In the Caribbean and United States two major hurricanes have struck in the past two weeks, devastating island populations. Several large forest fires are also burning in the western parts of the country. Many have been affected with the loss of property life and property. Yesterday in the US was 9/11, the 16th anniversary of the terror attacks in which over 3,000 died. There are reports of several hundred more that have died or suffered severe illness due to being near the toxic fumes of that day, particularly first responders such as firemen and police.
So much suffering. What response can we have? Certainly not to compare our suffering to others, and somehow therefore feel that ours is more weighty, more worthy of attention. That is hideous to experience if you have ever seen it or been tempted to engage in it. You are sharing your experience of great pain, whether personally or in your nation. Then a person listening to you (often interrupting) says, “yes, but let me tell you what happened to me!” This starts a gruesome game of “can you top this” with stories of suffering and pain.
There is no “correct” response to pain and suffering, but perhaps one that is most generous and yet most costly is silence. Just to listen to someone in silence, and perhaps offer words either at invitation or with great sensitivity. Many years ago I read a book by a Japanese writer named Shusako Endo with the title Silence. This year a movie based on the book has come out, produced by Martin Scorsese. If you haven’t seen it, I encourage you to do so. (and preferably read the book first.) It is not an easy movie to watch, in fact it is one of the most difficult and painful I have ever seen. I have blogged three times about it before. (See Silence: The End of Triumphalism and Silence Part 2: The ‘Hidden’ Japanese Christians and Reflections on finally seeing the movie ‘Silence’)

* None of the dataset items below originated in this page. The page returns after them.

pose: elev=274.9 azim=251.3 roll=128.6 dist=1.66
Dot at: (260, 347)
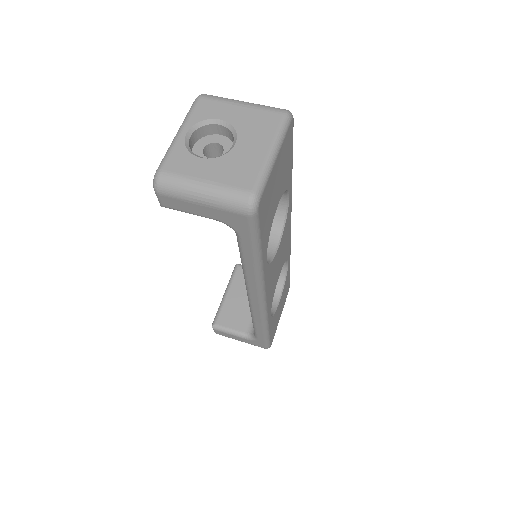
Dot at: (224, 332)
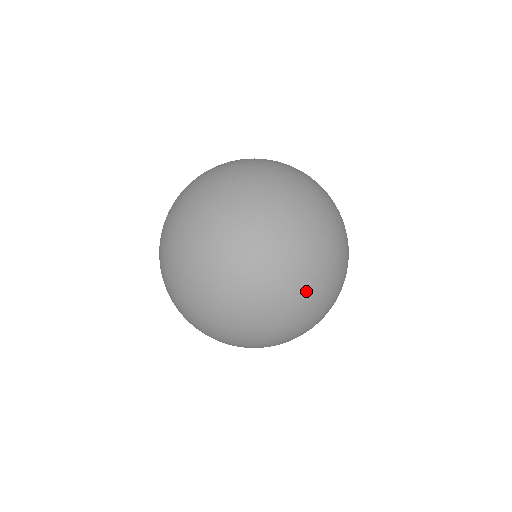
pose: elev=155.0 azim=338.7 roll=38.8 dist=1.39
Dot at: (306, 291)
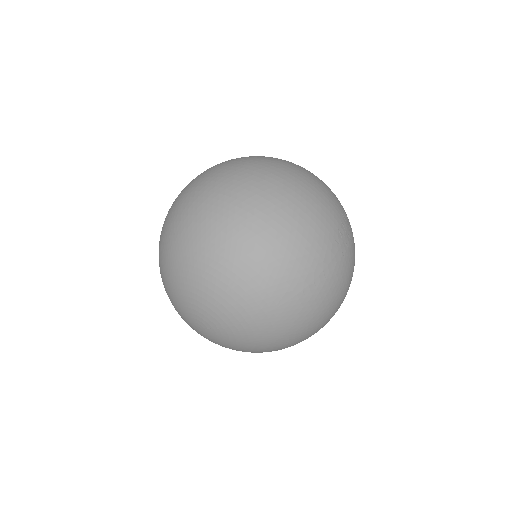
Dot at: occluded
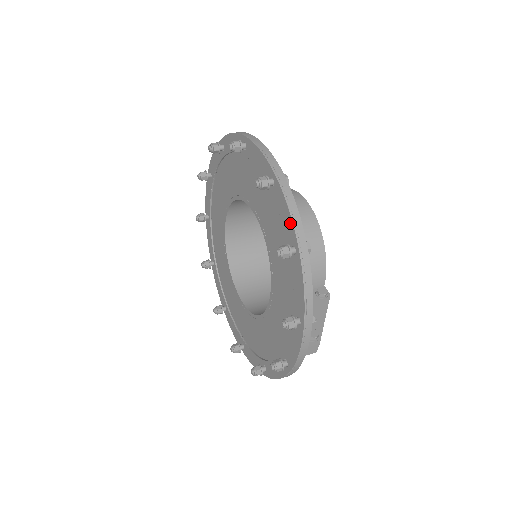
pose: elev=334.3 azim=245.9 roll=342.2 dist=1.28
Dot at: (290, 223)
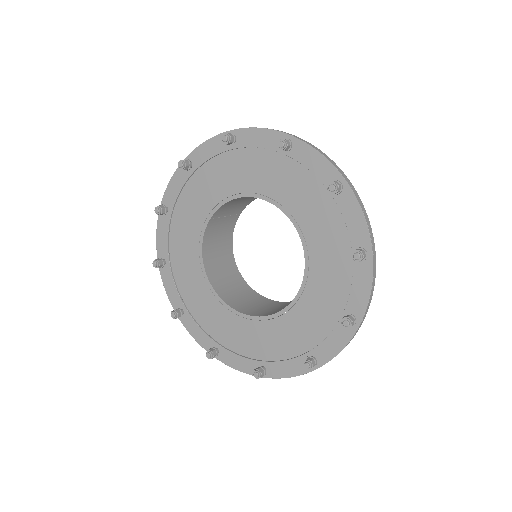
Dot at: (363, 228)
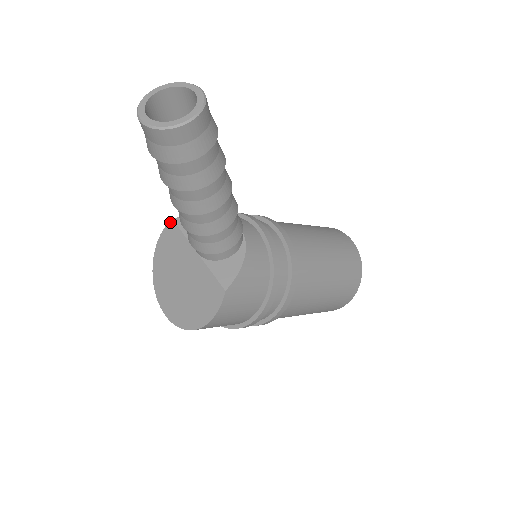
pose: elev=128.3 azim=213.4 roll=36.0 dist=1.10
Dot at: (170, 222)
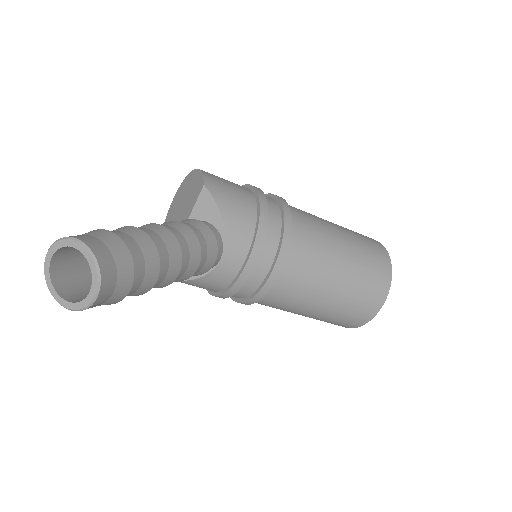
Dot at: (203, 182)
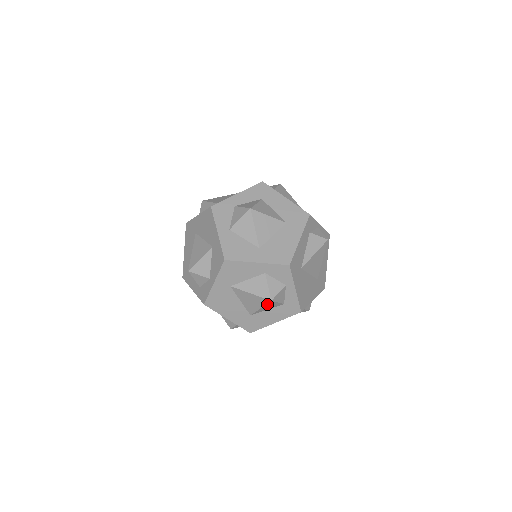
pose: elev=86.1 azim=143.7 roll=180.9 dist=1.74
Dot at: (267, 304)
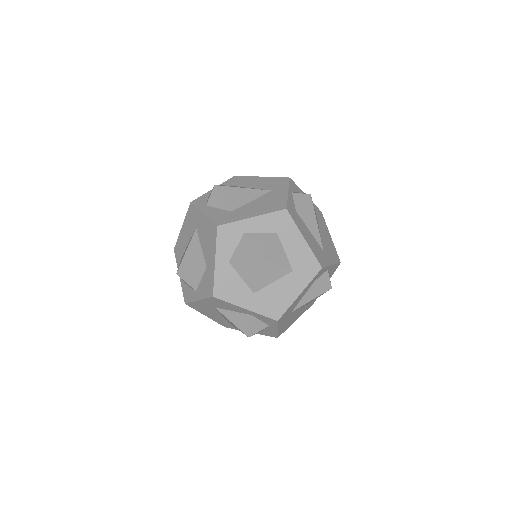
Dot at: occluded
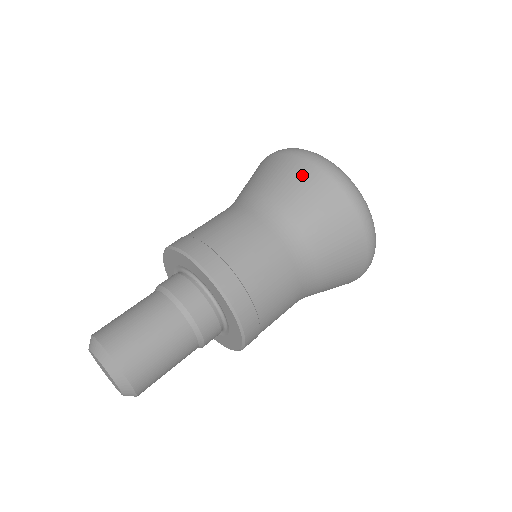
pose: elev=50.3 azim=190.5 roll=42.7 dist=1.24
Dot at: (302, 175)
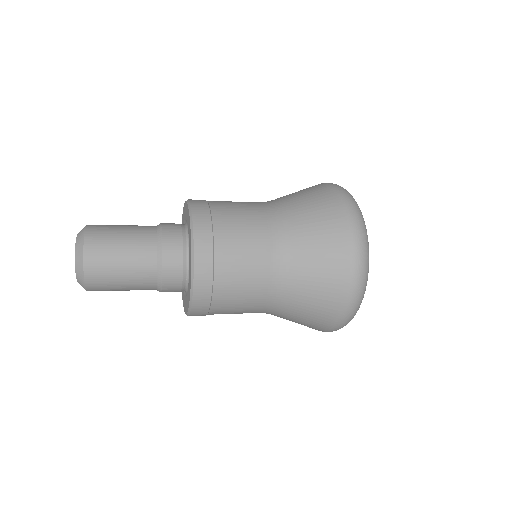
Dot at: (321, 196)
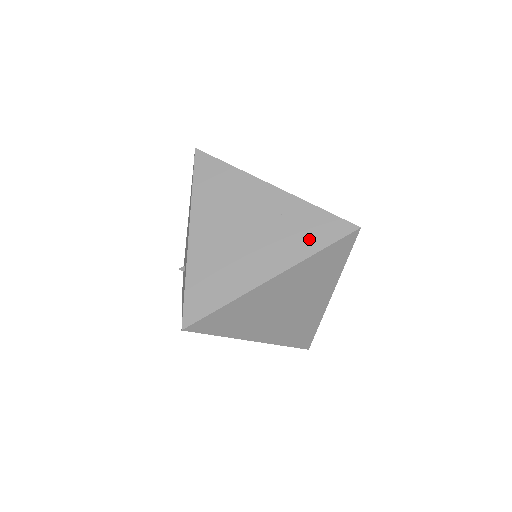
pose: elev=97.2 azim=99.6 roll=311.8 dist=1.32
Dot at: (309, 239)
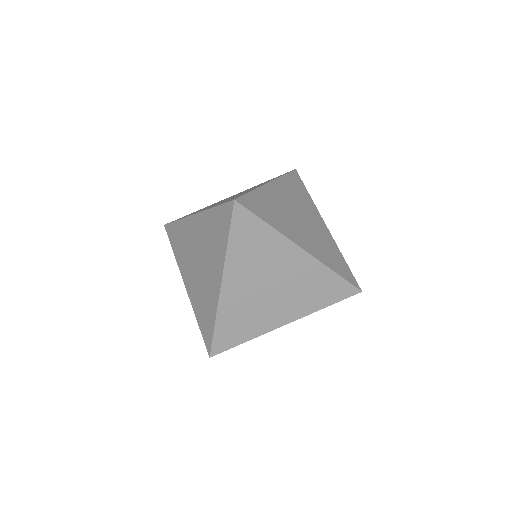
Dot at: (220, 237)
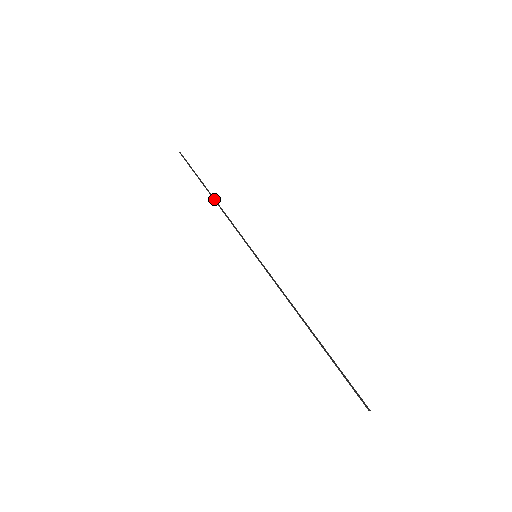
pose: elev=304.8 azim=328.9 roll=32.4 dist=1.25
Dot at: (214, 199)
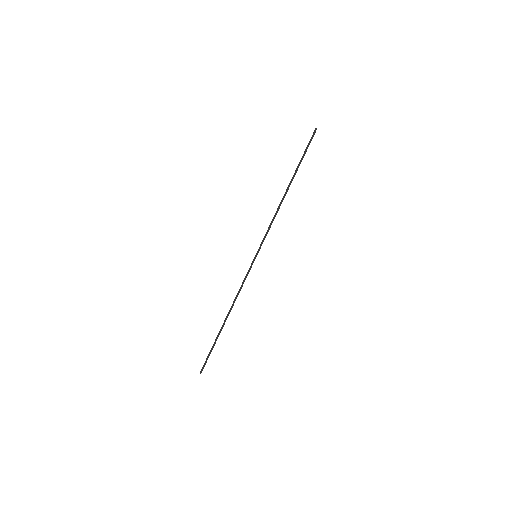
Dot at: (285, 193)
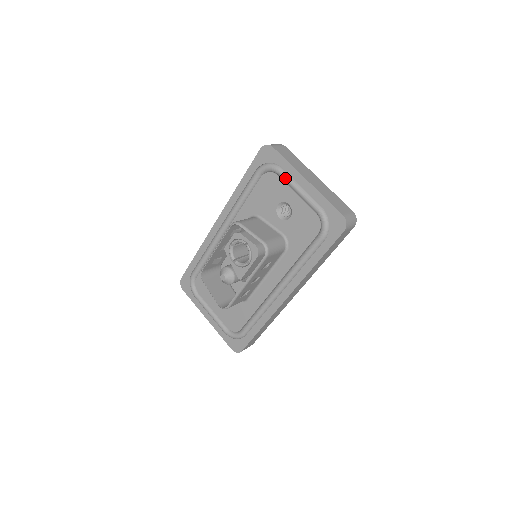
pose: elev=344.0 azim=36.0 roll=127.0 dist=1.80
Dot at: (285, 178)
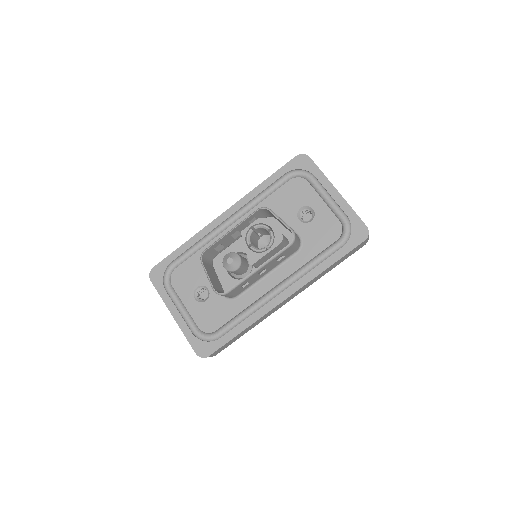
Dot at: (317, 184)
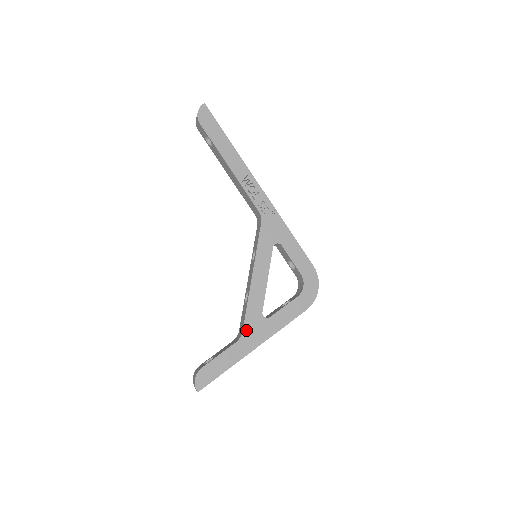
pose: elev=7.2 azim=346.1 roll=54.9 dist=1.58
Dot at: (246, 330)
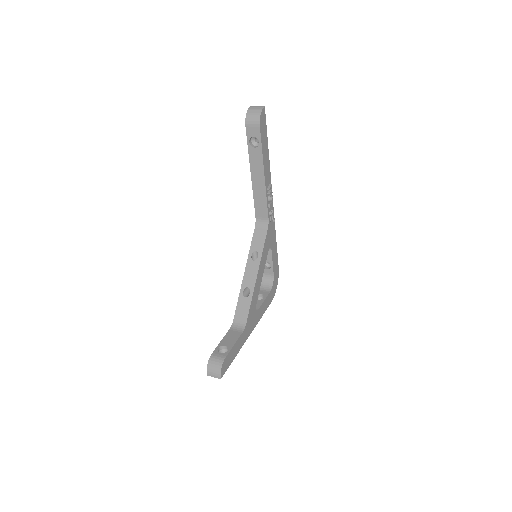
Dot at: (248, 321)
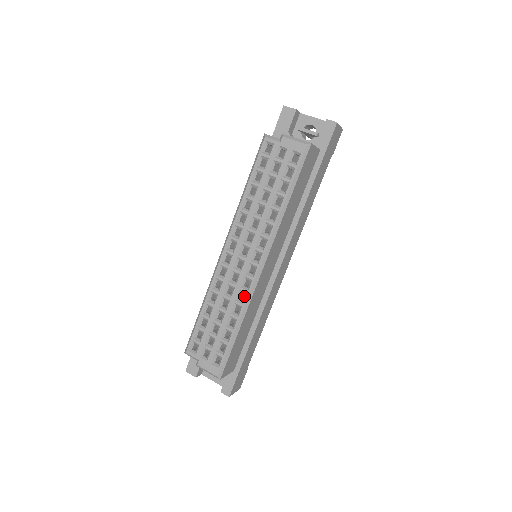
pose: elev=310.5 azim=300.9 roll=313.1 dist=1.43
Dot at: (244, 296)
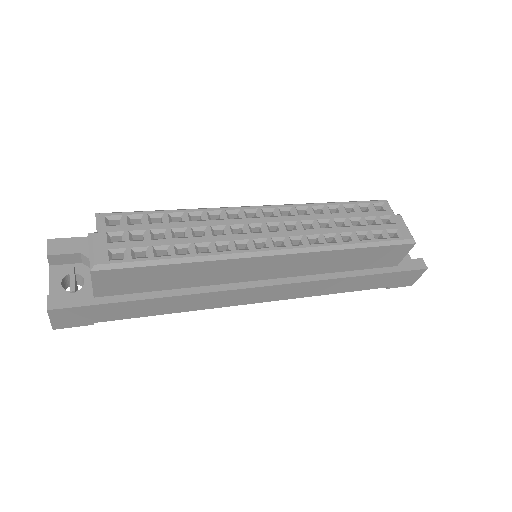
Dot at: occluded
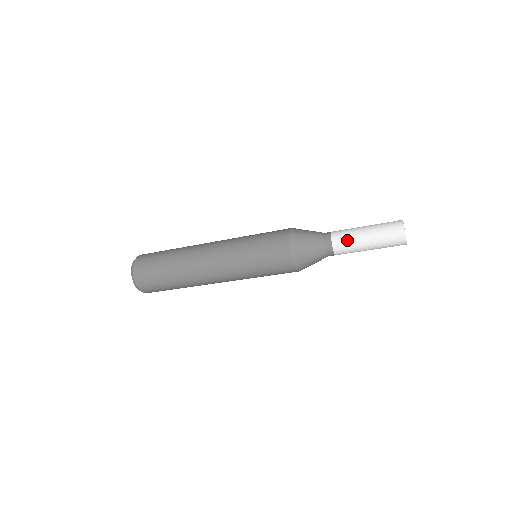
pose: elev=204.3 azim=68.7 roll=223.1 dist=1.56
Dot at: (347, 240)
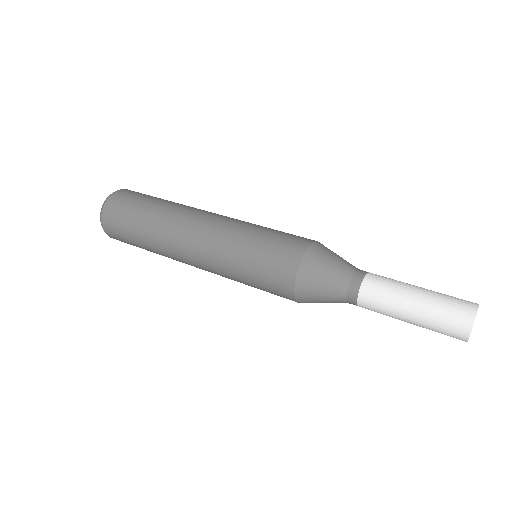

There are many layered meanings of the word ‘silence’, both in the book and the movie. In a profound and beautiful book of meditations published in 2016 titled Silence and Beauty: Hidden Faith Born of Suffering, Japanese-American painter Makoto Fujimura (now at Fuller Seminary) reflects deeply on silence in art, theology, and culture. And if you want something else to read, please do pick up this book. (Fujimora also has a powerful series of short videos on the author of Silence, the book, and the movie as well as other material. (See https://www.makotofujimura.com)
In this book, Fujimura develops the idea of silence as negative space. For an artist working with a canvas, ‘negative space’ “surrounds the positive space of the central, highlighted object. A skilled artist knows that negative space, though in the background, makes a subtle but indispensable contribution to the overall effect.” This quote is from Philip Yancey, writing in the foreword to Silence and Beauty. Yancey goes on to write that the Japanese shoguns, “in banning Christianity (in the early 17th century), an unanticipated outcome was that they created an imprint of it, a ‘negative space’ within culture. In a culture that honors the hidden, the weak and the unspoken, Christianity became a hidden reality of a Japanese culture.” In fact, Yancey writes, “Makoto proposes that Japan is a Christ-hidden culture, haunted by a past that has left indelible historical marks like the blackened footprints on the wooden frame of a fumi-e.”
This last line refers to the action that the persecuted Japanese Christians had to take if they wanted to stop the torture and save their lives: they had to stamp on an image of Jesus in a fumi-e ( a small mat or wood surface). The book and resulting movie has one of the most powerful moments when the Jesuit missionary priest is standing before the fumi-e, ordered to stamp on it. In the silence Christ speaks to him. (you have to watch the movie to find out what happens next.)
Fujimura writes that “Japanese faith developed as negative space around the forbidden faith of Christianity”. It was a very different kind of faith, born in great suffering and persecution, and virtually wiped out in subsequent years. The writer of Silence, Shusako Endo, is bringing out, according to Fujimura, “the false dichotomy of seeing faith only in terms of victory or failure, which leads us to dismiss and discard the weak.” This in great contrast to “the imperialistic confidence of the Western God of Christianity, triumphantly set to overcome the ‘pagan’ religions of Japan.” Wow.
Silence as negative space. Yesterday all over the United States, the response to the 9/11 tragedy was to spend a period of time in silence. Silent prayer, thoughts raised in silence. Silence formed in faith, or in the absence of faith. Silence seems to be more comfortable in the presence of the weak, the unsure, the mourning. Somehow silence does not seem to grow in the positive space of triumph, of victory, of directness. It seems to grow in the margins, in the places of wilderness.
What does silence mean to you today?
A timely perspective in our noisy world.